At the JPM conference, Big Pharma was busily looking to fill pipelines through deal-making – acquiring or investing in the innovations of others. Innovative deals can replace innovative R&D to a point and Big Pharma seems bent on pushing the limits. There are still lots of people in Big Pharma companies doing innovative work. However, much of Big Pharma seems confident in its ability to buy the innovation it needs to sustain itself. It is easy to speculate that the staff in some Big Pharma divisions could quit, start a series of independent ventures and sell themselves back to their former employers for handsome prices. Perceived risk for Big Pharma would fall but the ultimate price may be steeper than board rooms realize.
Others in the industry are looking to make clinical development more viable regardless of who is performing the R&D, whether Big Pharma, startups or companies in between. I enjoyed talking with David Grainger of TPC Innovations at the JPM conference. Many of you probably know David by his nom de plume (nom de blog?) is Drug Baron. Through his blog, David is attacking the industry’s inefficiency and low success rate from his perspective as a VC, in part through the notion of asset-centric investing.
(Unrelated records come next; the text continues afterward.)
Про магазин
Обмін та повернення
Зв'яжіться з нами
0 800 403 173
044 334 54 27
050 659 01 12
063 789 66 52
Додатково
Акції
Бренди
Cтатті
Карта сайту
Health Decisions and this blog are attacking the industry’s inefficiency at the core of clinical development, through Agile operations and adaptive study design. We are often tilting the playing field in favor of the very biopharma companies that Big Pharma will in time try to acquire. Drug Baron and Trials Without Tribulations emphasize different methods but we’re working toward the same goal – increasing success rates and efficiency in clinical development and increasing the number of novel therapeutics that reach the healthcare professionals and patients who need them.